**TASK DETAILS:**
Pictures in the data must not be copied, but everything else should be output exactly.

**DATA SHOWN:**
------------------------

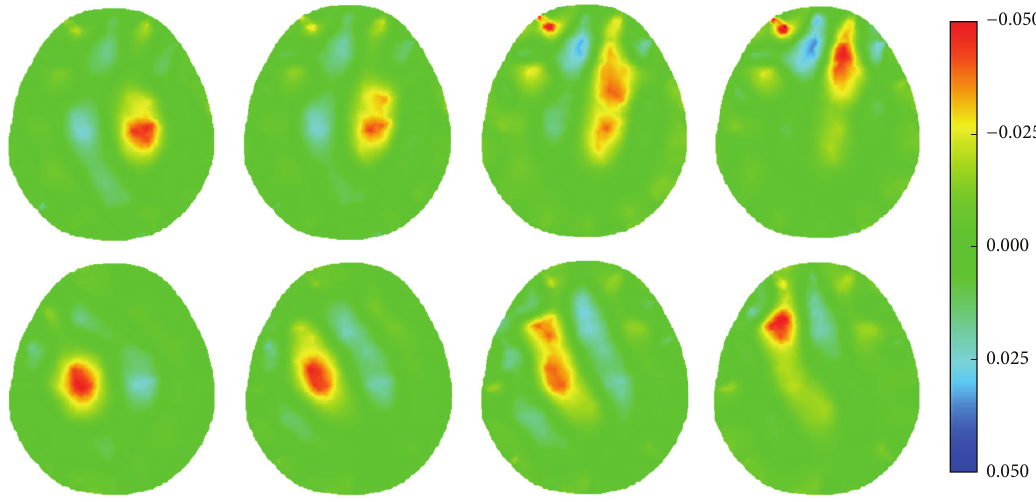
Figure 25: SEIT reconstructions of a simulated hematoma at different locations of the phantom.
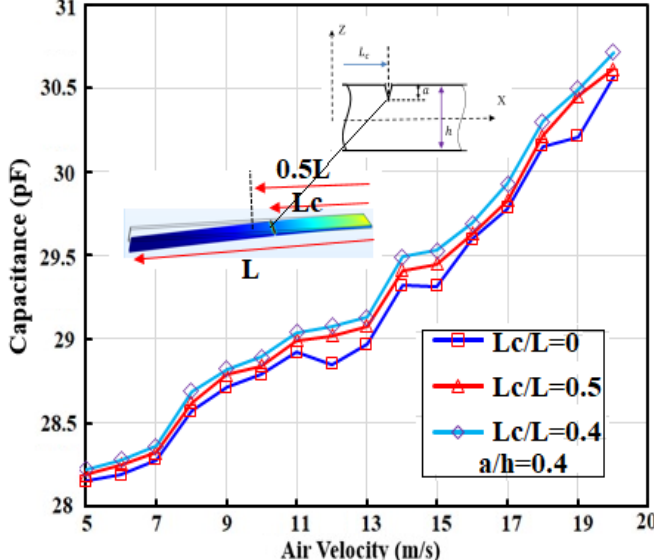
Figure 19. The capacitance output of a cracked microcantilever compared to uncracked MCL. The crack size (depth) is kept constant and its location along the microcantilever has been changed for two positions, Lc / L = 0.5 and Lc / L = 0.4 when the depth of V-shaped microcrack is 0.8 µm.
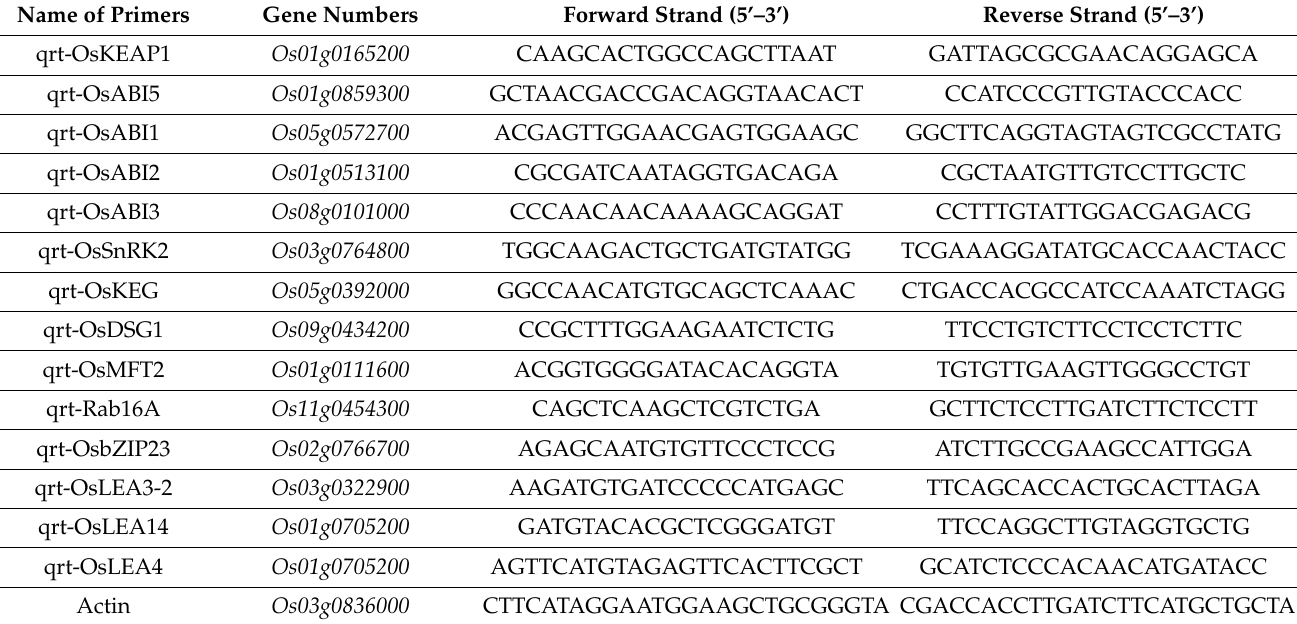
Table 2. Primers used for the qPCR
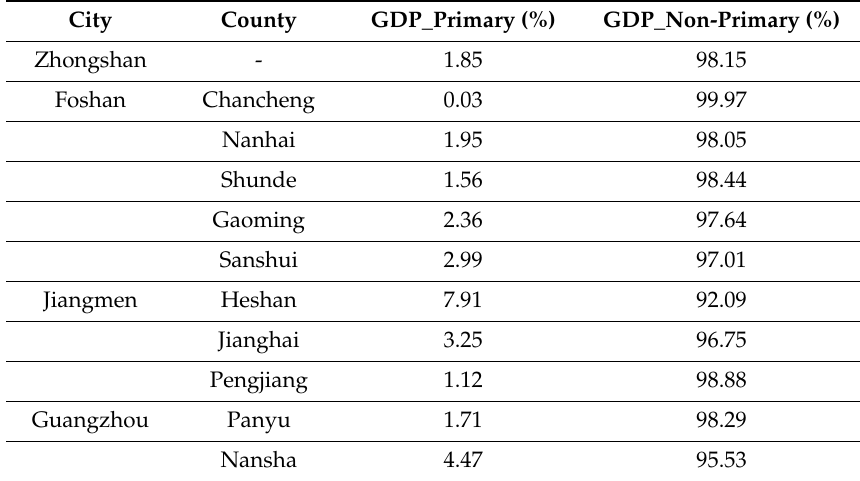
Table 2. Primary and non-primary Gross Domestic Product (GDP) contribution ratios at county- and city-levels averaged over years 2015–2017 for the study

------------------------

**YOUR SOLUTION:**
Figure 25: SEIT reconstructions of a simulated hematoma at different locations of the phantom.
Figure 19. The capacitance output of a cracked microcantilever compared to uncracked MCL. The crack size (depth) is kept constant and its location along the microcantilever has been changed for two positions, Lc / L = 0.5 and Lc / L = 0.4 when the depth of V-shaped microcrack is 0.8 µm.
Table 2. Primers used for the qPCR
Table 2. Primary and non-primary Gross Domestic Product (GDP) contribution ratios at county- and city-levels averaged over years 2015–2017 for the study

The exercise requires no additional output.